Enfin, je voudrais souligner que la formulation de votre question (« les  intelligences artificielles ») tend à accentuer la personnification que  nous faisons naturellement des outils utilisant de l'IA. Il serait plus  correct de dire : « les systèmes d'IA », pour rappeler que ce sont des  systèmes et non pas des personnes.

Comment envisagez-vous l’intégration de l’IA et son rôle dans le monde de l’éducation ?

Comme la plupart des scientifiques, je suis malheureusement très mauvais  dans cet exercice qui consiste à proposer des usages à partir des  recherches dans mon domaine. Mais je suis convaincu qu'il faut regarder  et écouter ce que nous disent les artistes et les créateurs qui, s'ils  ne comprennent pas forcément bien le fonctionnement des systèmes d'IA, savent mieux que nous en révéler le potentiel. Toutefois, je peux citer  deux exemples d'utilisation dans le monde de l'éducation qui me semblent  prometteurs.

Dans l'apprentissage des langues, les outils de  reconnaissance de la parole et du langage et les outils de traduction  automatique issus des recherches en IA peuvent aider à concevoir des  dispositifs pour s'entraîner en dehors des cours, ce qui me semble  fondamental pour cet apprentissage pour lequel une pratique plus  régulière est indispensable.

Le deuxième exemple qui me vient à l'esprit  est la correction automatique de travaux des étudiants.

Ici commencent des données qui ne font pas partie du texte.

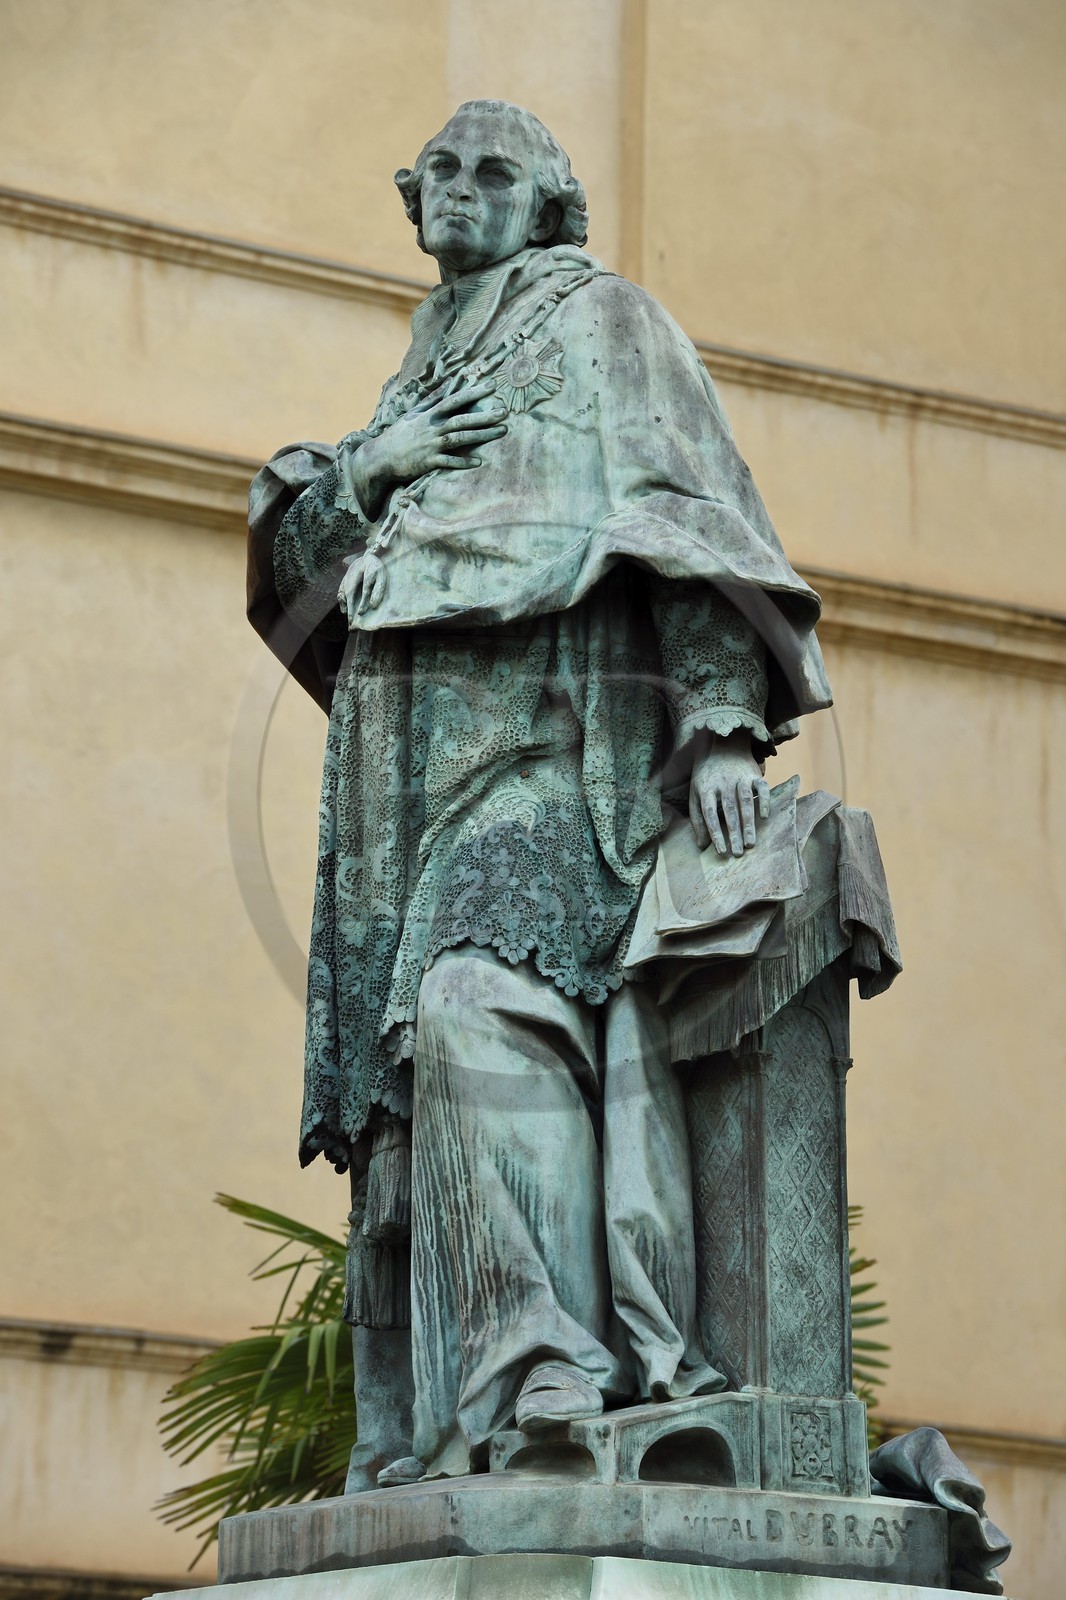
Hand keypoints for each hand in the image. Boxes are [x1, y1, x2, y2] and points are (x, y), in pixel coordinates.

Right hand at [355, 381, 507, 513]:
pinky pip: (449, 462)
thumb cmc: (399, 435)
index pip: (455, 400)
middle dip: (484, 415)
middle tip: (505, 412)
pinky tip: (479, 461)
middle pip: (462, 419)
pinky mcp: (428, 461)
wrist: (380, 457)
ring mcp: (431, 444)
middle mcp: (433, 427)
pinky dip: (463, 461)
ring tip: (502, 431)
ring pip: (460, 438)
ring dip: (482, 435)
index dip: (474, 392)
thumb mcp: (414, 414)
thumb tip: (448, 384)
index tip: (492, 386)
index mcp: (430, 414)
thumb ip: (432, 400)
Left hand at [688, 730, 769, 856]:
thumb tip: (701, 845)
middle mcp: (723, 782)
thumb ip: (697, 818)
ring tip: (750, 843)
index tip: (721, 851)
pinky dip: (764, 800)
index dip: (715, 833)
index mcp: (706, 788)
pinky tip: (764, 817)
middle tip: (737, 853)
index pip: (709, 813)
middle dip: (733, 833)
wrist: (723, 745)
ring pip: (745, 801)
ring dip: (748, 823)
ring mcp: (740, 777)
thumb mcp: (696, 793)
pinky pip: (762, 787)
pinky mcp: (754, 773)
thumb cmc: (708, 776)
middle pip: (728, 810)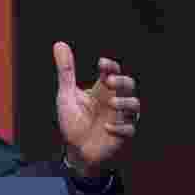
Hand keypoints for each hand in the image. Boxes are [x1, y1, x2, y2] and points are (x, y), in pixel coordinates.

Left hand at [54, 41, 140, 173]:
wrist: (75, 150)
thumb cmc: (72, 121)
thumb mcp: (66, 95)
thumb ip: (66, 71)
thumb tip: (59, 43)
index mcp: (102, 89)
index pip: (113, 71)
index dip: (111, 66)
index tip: (101, 64)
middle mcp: (113, 101)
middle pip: (129, 85)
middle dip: (122, 81)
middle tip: (109, 82)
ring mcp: (119, 118)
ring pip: (135, 106)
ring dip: (125, 103)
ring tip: (110, 104)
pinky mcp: (121, 136)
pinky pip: (129, 130)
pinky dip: (120, 127)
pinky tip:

S'il est  indispensable que l'enseignant comprenne finement les erreurs de ses  élèves lors des évaluations formatives, l'évaluation est souvent une  tâche répétitive, avec peu d'intérêt dans sa phase sommative. Je pense que l'IA pourrait aider à concevoir des assistants de correction qui  permettraient aux enseignants de se concentrer sur la transmission du  savoir et le soutien aux élèves et aux étudiants.